>>>
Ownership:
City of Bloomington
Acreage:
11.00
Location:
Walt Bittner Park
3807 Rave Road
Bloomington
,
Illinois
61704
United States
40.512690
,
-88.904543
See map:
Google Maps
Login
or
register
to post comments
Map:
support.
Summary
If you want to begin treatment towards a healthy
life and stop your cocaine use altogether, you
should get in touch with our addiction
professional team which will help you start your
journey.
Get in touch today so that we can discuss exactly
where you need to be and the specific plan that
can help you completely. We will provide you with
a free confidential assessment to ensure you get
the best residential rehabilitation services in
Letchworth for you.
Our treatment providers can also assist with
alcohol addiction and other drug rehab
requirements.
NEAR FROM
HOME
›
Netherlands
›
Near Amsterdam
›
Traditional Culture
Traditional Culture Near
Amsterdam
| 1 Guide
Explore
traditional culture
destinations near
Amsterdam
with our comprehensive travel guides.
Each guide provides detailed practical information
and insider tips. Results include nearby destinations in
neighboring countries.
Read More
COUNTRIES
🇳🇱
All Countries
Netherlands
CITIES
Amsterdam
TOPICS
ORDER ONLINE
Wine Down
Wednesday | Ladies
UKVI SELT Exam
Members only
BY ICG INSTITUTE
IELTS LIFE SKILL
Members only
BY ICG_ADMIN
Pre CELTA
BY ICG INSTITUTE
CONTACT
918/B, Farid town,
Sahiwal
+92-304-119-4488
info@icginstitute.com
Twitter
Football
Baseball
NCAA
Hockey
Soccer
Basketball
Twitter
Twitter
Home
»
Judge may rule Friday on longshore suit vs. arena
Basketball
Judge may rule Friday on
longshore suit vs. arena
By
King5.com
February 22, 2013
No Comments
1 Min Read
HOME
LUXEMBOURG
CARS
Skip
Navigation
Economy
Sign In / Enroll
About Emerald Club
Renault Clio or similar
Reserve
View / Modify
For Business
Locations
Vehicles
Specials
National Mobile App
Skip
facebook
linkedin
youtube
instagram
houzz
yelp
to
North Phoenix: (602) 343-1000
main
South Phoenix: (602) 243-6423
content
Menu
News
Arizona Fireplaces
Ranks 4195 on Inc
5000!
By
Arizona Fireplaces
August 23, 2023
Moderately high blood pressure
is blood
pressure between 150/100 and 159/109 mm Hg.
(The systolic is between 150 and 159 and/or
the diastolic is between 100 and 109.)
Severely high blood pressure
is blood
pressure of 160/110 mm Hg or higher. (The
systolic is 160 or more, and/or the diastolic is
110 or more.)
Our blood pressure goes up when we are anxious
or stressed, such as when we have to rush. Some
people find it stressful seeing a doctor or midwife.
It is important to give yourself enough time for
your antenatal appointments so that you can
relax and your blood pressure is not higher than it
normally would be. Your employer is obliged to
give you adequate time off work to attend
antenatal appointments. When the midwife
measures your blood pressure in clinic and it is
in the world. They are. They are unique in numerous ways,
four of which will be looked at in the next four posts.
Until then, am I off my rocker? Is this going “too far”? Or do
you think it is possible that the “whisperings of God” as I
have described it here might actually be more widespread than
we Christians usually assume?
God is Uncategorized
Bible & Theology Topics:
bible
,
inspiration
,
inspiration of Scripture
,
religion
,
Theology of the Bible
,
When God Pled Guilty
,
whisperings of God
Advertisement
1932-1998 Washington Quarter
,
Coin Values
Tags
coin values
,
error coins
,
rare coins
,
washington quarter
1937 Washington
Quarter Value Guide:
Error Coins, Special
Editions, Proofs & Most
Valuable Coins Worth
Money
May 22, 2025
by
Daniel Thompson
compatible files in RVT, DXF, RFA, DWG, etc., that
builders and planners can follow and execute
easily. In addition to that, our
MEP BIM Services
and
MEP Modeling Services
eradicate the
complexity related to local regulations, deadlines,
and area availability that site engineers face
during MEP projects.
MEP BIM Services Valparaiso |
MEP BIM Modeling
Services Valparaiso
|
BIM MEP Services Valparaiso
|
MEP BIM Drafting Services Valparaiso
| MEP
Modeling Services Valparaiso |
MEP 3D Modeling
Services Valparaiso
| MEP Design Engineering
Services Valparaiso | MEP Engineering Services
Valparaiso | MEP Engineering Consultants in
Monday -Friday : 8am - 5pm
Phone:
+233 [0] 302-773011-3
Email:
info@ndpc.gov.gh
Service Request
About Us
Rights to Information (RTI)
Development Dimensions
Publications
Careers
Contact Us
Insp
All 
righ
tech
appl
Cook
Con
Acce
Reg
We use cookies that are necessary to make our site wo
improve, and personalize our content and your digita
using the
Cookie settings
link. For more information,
<<<
## EXERCISE PROMPT
Across the listing above, how many lines include the string "rule"? Answer with a single number.

## ANSWER SPACE
2